Casper also spoke about his time in the military and living with PTSD: “During training with the Royal Engineers I injured my left knee and back, which meant I couldn’t be deployed, and I was medically discharged. My post-traumatic stress disorder is related to something that happened to me while I was in the military. A couple of years after I came out I was finding things a bit difficult, and I was sent to a psychiatrist who said I had PTSD. I didn’t even know what it was at the time.

“I wanted to make positive changes so I embraced a holistic lifestyle and took up gardening at my home in Beckton, east London, which I found really relaxing. I went to a number of organisations for help before I found Tom at The Poppy Factory. Tom managed my expectations and didn’t promise too much. You have to put in the work yourself, and I found the more work I put in, the more Tom was able to help me as well.

“It’s great to be able to talk to him regularly, whenever I need to, because he understands how hard it is for someone who’s been in the military to fit into the civilian world. If you don’t have a stake in society it gives you too much time to think, and that can start to impact negatively on your mental health. Employment is a big part of that.

"Employers in general need to change the way they look at people who have been in the Forces. For many people, as soon as they know you’re ex-military and you have a mental health issue, they think you’re going to do something unexpected. It doesn’t work like that, but that’s the challenge you face. I don’t do anything that would endanger anyone. I don’t drink, I don’t take drugs – I do the gardening and I read at least one book a week."

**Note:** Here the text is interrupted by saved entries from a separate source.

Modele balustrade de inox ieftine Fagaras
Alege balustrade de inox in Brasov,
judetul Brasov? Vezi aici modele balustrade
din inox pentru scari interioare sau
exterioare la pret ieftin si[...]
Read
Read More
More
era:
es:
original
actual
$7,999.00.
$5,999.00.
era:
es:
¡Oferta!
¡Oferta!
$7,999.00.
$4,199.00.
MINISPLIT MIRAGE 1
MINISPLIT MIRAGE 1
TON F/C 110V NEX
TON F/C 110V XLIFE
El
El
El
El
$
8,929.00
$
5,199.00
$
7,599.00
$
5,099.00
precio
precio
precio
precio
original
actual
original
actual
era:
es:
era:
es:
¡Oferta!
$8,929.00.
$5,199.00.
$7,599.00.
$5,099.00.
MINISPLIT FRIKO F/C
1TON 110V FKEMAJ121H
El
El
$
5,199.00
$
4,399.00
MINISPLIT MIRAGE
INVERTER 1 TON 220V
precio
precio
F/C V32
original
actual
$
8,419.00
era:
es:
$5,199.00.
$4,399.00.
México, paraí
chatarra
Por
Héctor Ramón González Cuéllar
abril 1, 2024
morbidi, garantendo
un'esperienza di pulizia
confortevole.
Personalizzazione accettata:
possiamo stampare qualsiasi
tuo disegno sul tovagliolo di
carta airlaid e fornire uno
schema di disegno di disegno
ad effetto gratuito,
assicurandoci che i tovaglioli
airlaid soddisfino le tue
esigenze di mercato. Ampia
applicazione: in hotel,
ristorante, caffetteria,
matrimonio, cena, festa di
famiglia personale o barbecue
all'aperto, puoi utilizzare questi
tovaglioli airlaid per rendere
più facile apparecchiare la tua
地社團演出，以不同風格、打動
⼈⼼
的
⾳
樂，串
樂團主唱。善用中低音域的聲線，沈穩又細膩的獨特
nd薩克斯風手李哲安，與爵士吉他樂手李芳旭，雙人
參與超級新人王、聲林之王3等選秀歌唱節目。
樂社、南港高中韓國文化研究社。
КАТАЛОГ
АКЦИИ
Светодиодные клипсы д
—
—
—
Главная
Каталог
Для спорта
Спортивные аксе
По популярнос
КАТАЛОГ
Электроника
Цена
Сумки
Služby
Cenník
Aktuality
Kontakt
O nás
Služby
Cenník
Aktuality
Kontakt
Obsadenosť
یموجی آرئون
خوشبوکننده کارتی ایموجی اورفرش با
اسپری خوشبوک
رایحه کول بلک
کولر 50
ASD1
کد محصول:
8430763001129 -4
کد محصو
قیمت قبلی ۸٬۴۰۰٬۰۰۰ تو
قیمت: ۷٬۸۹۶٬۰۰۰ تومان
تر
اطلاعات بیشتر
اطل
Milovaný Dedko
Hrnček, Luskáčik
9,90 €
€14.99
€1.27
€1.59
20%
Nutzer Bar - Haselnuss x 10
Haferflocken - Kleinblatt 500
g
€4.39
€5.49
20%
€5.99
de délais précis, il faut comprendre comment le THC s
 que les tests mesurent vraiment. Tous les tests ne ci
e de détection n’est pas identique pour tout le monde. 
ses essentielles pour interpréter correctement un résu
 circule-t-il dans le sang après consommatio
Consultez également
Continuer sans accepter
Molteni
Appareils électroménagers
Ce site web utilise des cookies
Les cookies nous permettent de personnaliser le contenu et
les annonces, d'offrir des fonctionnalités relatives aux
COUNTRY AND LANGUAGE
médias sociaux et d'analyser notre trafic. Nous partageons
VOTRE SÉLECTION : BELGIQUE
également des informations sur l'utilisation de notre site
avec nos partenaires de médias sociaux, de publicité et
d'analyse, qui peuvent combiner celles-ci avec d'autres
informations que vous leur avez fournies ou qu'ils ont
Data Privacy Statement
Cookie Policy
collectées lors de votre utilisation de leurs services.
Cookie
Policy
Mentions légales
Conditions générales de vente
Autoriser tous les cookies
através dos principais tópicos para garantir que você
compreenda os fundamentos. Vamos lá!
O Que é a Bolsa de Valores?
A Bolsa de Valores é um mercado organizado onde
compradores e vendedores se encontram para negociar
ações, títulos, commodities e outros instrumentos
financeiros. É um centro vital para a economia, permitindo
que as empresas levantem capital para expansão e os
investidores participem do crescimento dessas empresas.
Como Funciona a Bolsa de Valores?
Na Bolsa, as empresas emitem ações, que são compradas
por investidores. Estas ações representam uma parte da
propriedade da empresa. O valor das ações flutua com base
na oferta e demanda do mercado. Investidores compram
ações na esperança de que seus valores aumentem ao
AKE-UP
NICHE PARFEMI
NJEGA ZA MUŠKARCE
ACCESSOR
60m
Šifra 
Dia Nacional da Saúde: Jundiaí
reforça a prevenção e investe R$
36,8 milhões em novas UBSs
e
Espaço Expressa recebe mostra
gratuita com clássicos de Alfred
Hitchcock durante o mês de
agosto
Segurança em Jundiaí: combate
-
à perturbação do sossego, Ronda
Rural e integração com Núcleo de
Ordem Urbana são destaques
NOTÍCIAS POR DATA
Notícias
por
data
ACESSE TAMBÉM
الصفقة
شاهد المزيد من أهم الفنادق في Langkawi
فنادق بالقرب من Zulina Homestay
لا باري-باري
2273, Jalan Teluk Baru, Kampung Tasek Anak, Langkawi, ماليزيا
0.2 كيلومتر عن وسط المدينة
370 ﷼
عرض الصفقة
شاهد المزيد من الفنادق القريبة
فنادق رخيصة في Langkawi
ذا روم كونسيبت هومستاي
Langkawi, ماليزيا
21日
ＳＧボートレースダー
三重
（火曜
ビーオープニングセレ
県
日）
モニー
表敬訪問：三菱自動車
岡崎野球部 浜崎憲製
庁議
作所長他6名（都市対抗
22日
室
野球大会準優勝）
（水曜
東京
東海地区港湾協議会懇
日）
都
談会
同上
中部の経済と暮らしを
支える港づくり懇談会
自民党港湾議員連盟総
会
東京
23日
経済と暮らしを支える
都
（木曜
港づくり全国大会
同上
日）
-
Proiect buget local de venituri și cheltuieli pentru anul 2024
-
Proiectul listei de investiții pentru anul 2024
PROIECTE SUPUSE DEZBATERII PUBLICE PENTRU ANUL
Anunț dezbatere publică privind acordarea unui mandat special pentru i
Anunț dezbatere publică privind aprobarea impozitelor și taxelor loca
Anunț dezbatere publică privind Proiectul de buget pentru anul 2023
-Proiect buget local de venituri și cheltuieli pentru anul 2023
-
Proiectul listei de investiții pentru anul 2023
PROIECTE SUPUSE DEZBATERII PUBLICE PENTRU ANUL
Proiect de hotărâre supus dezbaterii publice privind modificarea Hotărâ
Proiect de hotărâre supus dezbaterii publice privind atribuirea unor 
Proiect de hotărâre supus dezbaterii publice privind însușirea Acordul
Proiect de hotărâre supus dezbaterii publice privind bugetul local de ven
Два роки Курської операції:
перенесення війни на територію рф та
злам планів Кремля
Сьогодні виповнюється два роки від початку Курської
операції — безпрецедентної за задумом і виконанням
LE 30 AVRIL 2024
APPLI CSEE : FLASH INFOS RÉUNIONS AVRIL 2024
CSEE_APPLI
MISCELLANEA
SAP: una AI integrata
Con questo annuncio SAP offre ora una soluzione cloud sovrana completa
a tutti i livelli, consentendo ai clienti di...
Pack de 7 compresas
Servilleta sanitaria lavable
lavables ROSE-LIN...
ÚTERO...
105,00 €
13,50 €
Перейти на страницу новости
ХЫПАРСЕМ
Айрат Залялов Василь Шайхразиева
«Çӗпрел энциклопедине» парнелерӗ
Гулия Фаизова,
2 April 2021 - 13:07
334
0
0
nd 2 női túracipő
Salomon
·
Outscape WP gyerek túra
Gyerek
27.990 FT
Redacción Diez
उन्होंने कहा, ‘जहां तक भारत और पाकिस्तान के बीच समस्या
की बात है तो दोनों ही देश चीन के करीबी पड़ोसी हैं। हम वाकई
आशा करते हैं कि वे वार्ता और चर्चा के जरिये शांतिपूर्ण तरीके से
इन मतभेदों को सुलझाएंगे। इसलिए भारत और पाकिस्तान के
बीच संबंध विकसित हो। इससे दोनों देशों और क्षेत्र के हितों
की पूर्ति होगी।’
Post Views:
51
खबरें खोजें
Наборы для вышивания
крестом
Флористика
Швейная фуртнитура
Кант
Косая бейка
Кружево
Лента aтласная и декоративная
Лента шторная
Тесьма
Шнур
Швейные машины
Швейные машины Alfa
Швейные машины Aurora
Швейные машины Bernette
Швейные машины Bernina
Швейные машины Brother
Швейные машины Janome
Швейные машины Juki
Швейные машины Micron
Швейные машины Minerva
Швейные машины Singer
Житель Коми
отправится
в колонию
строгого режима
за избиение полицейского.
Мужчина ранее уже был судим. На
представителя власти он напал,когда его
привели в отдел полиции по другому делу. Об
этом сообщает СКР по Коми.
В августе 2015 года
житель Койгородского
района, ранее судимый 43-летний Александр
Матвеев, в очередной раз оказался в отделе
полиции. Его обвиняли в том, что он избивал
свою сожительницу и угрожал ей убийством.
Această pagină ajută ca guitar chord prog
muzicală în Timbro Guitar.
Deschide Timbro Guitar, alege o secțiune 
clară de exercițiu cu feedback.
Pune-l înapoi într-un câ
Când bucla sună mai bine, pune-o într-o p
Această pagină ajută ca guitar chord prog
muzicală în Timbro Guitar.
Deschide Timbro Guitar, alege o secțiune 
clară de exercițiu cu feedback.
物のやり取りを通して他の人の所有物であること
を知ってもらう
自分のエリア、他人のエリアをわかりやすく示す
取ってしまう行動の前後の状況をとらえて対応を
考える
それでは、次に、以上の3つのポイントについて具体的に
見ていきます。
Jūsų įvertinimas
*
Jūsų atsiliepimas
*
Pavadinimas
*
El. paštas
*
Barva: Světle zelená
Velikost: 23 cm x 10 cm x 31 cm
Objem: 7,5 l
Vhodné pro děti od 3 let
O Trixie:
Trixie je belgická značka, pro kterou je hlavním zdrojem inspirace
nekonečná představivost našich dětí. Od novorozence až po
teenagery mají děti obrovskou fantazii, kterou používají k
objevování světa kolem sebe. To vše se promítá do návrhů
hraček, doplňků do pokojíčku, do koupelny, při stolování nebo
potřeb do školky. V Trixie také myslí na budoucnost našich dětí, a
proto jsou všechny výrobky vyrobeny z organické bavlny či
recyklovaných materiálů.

A poll carried out by YouGove for The Poppy Factory found that four in 5 (84 percent) London adults believe it would be difficult for someone living with PTSD to stay in paid work for 12 months or longer, potentially making it difficult to stay on top of their finances.

The poll sought to gauge public understanding of the challenges faced by those who have PTSD and who may struggle to find a new role in the civilian world.